Auto Bed Leveling is the process of utilizing a printer’s hardware and software to define a good virtual print plane that approximates the print beds true surface so the printer knows where to create the all-important first layer.
Here’s a video of my TAZ 4 that I modified for electronic corner tap auto bed leveling. Parts of the vid are sped up for brevity:
Here’s a video showing how clean the first layer is going down:
https://www.youtube.com/edit?o=U&video_id=J2Jyf03y290
To create this auto bed leveling feature I took the two wires leading to the z-endstop micro switch (1st pic below) and extended one to the heat sink block of my Chimera dual extruder hot end, fastening it there into one of the stock mounting holes with a screw (2nd pic below). I extended the other wire to the aluminum bed mounting plate and fastened it there driving a screw into a hole that I drilled into it (3rd pic below):
Pic 1: Original Manual Bed Leveling Microswitch
Pic 2: Z-Endstop Wire Now Fastened To Heatsink Block On Chimera
Pic 3: Z-Endstop Wire Now On Aluminum Bed Mounting Plate
Next I cut 4 squares of copper tape that I bought from McMaster (http://www.mcmaster.com/#76555a715/=122iqvc) and applied them to the four corners of the glass build plate. Probably a 1 inch wide roll or less would do for a single extruder, but I also plan on modifying my setup for both extruders. Next I soldered a new wire to each piece of copper tape. The copper tape could be applied to any build surface, for example PEI, etc; however I primarily use this printer to print PLA on glass with liquid PVA mold release brushed onto the glass because that’s how I obtain the shiny smooth surface required for some of my prints.
Pic 4: Copper Tape Corner with Wire Soldered To It
I collected the wires under the glass build plate (Pic 5) and screwed them down onto the aluminum bed mounting plate with the same screw that I used to fasten one of the z-endstop wires (Pic 6).
Pic 5: Copper Tape Wires Collected Under The Glass Build Plate
Pic 6: Copper Tape Wires Screwed Down to Aluminum Bed Mounting Plate
I set the Marlin Bed Auto Level Script to tap the four copper lined corners of my glass build plate at coordinates I defined. Then I ran the G29 gcode to start the auto bed leveling that’s shown in the video above.

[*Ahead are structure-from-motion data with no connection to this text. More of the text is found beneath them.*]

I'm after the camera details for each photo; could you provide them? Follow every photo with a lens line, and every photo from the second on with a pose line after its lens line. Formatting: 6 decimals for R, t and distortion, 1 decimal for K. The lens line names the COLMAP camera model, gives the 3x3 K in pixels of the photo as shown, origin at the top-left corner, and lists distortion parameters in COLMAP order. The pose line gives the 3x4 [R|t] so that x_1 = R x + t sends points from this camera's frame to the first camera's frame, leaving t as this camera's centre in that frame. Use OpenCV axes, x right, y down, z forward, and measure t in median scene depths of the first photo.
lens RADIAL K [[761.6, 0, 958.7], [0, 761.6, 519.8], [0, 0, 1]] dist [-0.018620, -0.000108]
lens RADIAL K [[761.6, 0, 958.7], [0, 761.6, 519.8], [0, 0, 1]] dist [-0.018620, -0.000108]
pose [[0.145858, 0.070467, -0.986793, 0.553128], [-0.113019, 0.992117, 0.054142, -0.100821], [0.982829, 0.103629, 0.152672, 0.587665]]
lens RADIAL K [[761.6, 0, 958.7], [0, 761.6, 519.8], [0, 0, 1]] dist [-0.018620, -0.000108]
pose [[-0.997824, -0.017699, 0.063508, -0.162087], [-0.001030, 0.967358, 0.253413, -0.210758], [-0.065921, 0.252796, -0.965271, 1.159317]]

Before I run the G29 code I pre-heat the Chimera hotends to 160 C and wipe them with a green Scotch Brite scouring pad to make sure they are clean for electrical contact with the copper tape. I’m printing with Hatchbox PLA and 160 C is working out really well for cleaning the nozzle without creating drips. Other suppliers and materials may require a different nozzle cleaning temperature.
When the hotends contact the copper tape a complete circuit is made indicating the z-endstop has been reached the same as if using the stock manually dialed in microswitch; except now the correct nozzle height is found automatically with electrical contact instead of manual trial and error.